To prevent further tumors from developing, it was decided to do craniospinal radiation. This is radiation of the entire brain and spine. This is rarely used on young children and only when there are very few options left. As parents we reluctantly agreed to try. Patrick at age 11 wanted to do everything he could to fight this disease. Despite his struggles he loved life and loved spending time with his family and friends.
His MRI scan remained clean for 6 months. Another new spot developed back in the middle of his brain. Clinical trial #4 began. At this time we started investigating alternative therapies. Patrick began to work with a nutritionist, met with an Amish herbalist, and dramatically changed his diet (well, he tried anyway!). He was very willing to do anything he could to help his chances of surviving.
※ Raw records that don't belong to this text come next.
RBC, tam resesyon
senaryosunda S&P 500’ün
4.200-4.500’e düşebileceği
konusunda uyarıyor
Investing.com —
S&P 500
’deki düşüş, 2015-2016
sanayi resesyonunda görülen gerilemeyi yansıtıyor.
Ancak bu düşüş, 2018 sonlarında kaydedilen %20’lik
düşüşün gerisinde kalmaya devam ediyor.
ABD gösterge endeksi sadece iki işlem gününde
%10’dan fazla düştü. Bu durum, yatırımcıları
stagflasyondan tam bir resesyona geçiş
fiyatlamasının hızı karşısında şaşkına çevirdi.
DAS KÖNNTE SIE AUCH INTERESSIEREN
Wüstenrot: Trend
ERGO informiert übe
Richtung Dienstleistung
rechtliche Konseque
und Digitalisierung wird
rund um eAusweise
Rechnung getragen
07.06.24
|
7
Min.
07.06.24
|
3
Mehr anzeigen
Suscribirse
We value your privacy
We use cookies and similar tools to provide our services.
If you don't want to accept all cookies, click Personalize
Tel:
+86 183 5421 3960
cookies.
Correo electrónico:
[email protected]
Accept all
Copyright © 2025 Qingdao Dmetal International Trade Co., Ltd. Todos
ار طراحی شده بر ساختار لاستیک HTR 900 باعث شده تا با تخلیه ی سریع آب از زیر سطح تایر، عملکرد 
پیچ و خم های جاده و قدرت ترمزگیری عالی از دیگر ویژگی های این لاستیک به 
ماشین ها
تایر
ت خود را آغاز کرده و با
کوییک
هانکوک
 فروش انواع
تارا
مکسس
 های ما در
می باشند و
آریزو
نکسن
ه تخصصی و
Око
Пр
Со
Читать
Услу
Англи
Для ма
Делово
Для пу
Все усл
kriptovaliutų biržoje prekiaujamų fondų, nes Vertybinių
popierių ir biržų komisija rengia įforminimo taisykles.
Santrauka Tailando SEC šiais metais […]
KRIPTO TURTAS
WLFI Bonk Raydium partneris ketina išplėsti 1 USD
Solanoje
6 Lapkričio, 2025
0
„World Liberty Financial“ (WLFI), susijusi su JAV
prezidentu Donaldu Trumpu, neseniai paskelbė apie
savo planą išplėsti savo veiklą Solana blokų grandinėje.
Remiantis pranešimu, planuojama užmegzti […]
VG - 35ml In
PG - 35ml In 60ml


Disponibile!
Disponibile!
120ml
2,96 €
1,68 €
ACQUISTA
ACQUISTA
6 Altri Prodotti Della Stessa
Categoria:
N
Five months after starting his last clinical trial, the tumor began to grow again and endoscopic surgery #12 was done. This time only part of the tumor could be removed. It was at this time he developed hydrocephalus and required the placement of a shunt. Shunts can be very difficult to manage due to malfunctions and blockages. He started his 5th clinical trial, again with the hope of minimizing growth. Unfortunately two months later there was massive growth of the tumor in the middle of his brain. There were no surgical, chemotherapy or radiation options left.
We heard about a treatment being done in another state called Laser Tumor Ablation. It was new and experimental Again Patrick wanted to try it. With MRI guidance, a wire is inserted into the tumor, heat is delivered with the hope of destroying the tumor. The size of the tumor was just inside the paramaters of acceptance into this trial. Patrick received two ablations and then we were told the tumor had metastasized to his spine. During this time Patrick’s shunt had many blockages, requiring frequent hospitalizations for revisions, and in some cases shunt replacements with lower flow models. Patrick had 2 more ablations, which did result in some stability.
His doctor agreed to try one more surgery to debulk the tumor. This was followed by one final ablation. Following this ablation, Patrick coded, he required intubation and developed an endocrine disorder called Diabetes Insipidus. He remained hospitalized for 3 weeks. Following extubation, he never regained his full mental capacity, or his ability to speak in full sentences. We flew him home to try rehab, but he was never able to recover enough to participate. He had hospice care for 2 months. Patrick died in October 2011 at 13 years old, 11 years 8 months after his first diagnosis.